山西省が止まると、中国鉄鋼の何が詰まるのか
山西省は中国全土の石炭生産を支える中枢だ。コークス炭に絞れば、国内供給量に占める割合は突出している。ここで爆発事故が起きれば、当局は安全点検を名目に周辺坑口をまとめて停止させることが多い。1坑口の事故がドミノ式に供給量を削るのは過去にも繰り返されたパターンで、市場がストップ高で反応したのは「また同じ展開になる」という読みが先行したからだろう。
鉄鋼生産でコークスが不足すると、高炉の稼働率を下げるか、割高な代替炭を調達するかの二択になる。どちらも鉄鋼メーカーのコストを直撃し、その上昇分はいずれ建設・自動車・インフラ向けの鋼材価格に転嫁される。中国経済が内需主導の回復を模索しているタイミングで、これは痛い。
「山西省での死傷者を伴う炭鉱爆発を受け、供給途絶への懸念が広がり、中国の原料炭がストップ高に達した」(Bloomberg、2026年5月25日)
Bloombergが伝えたのはこの一点だが、数字のシンプルさが逆に重い。ストップ高というのは「それ以上の売り手がいなくなった状態」であり、買いが一方的に積み上がったことを意味する。
日本・韓国・欧州への飛び火ルートを追うと
世界の粗鋼生産の約半分を中国が担っている。その中国のコークス炭価格が急騰すれば、アジアのスポット市場全体に上昇圧力がかかる。日本の鉄鋼大手はオーストラリアや北米からの輸入炭で一定量を賄っているとはいえ、アジア市場の価格水準が上がれば調達コストは連動しやすい。韓国のポスコ、欧州のアルセロール・ミッタルも同じ構図に置かれる。

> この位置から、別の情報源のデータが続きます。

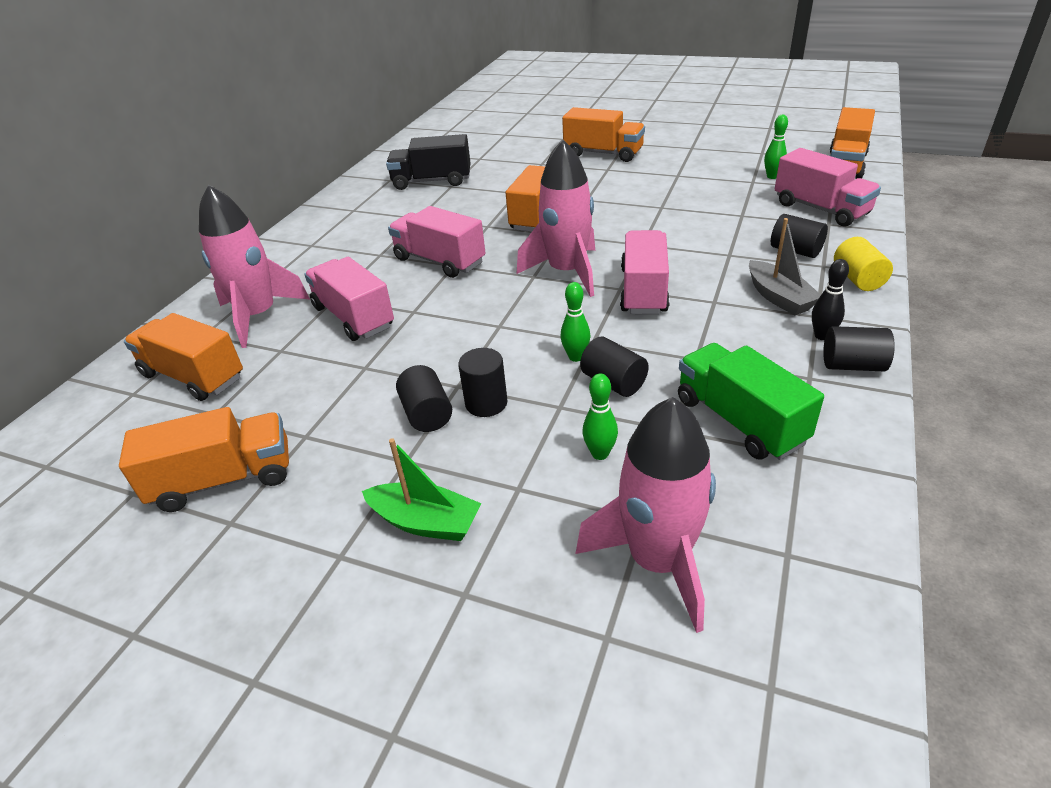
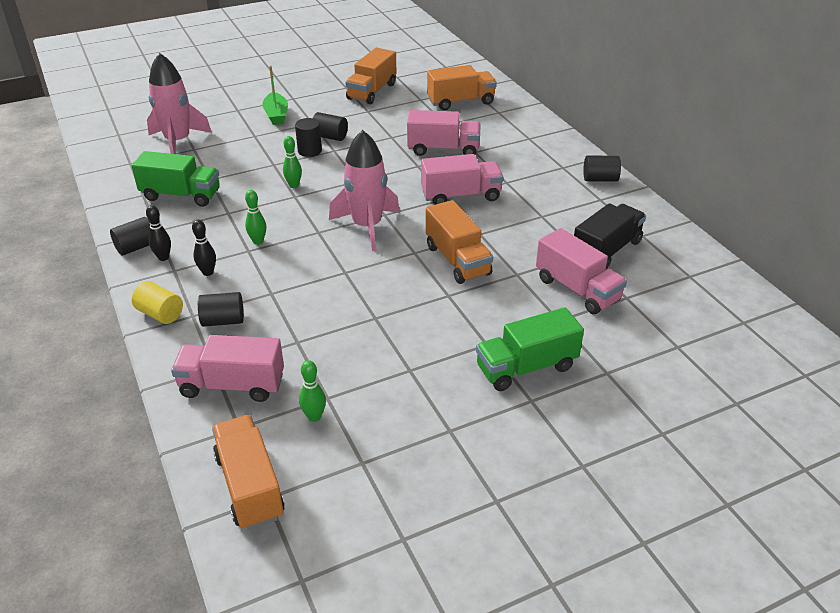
camera: 130 degrees right, 0 degrees up
pink rocket [199,184,310,348] -> none
green boat [362,438,482,541] -> green boat turned 75 degrees counterclockwise [262,66,288,125]
orange truck [562,107,645,162] -> green truck [476,307,584,391]
black cylinder [580,337,649,397] -> black cylinder moved to [583,156,621,182]
green bowling pin [583,373,618,460] -> green bowling pin moved to [245,190,266,245]
pink truck [620,230,670,314] -> pink truck moved to [536,228,627,314]
grey boat [749,218,821,316] -> black bowling pin [192,220,216,276]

ただし、今回の爆発が坑口一つの孤立した事故なのか、それとも山西省全体の操業停止に波及するのかで、影響の桁が変わってくる。現時点では後者を確認する情報は出ていない。市場の反応は先読みが強めに出た可能性もある。コークス炭価格が跳ね上がっても、翌日以降に事態が収束すれば値を戻すことは珍しくない。
この先どうなる
焦点は当局の安全点検がどこまで広がるかだ。中国では大規模事故の後、省単位でいっせい点検が走ることがある。山西省全体に波及すれば、コークス炭・コークス両方の先物が続伸する展開もあり得る。一方、当局が今回の爆発を単発事故として処理し、早期に操業再開を認めれば市場は落ち着く。中国鉄鋼の供給リスクという観点では、今後数日の操業再開情報が相場の分水嶺になりそうだ。原料炭価格の動向は、遠く離れた日本の鉄鋼・建設株にも影を落とすかもしれない。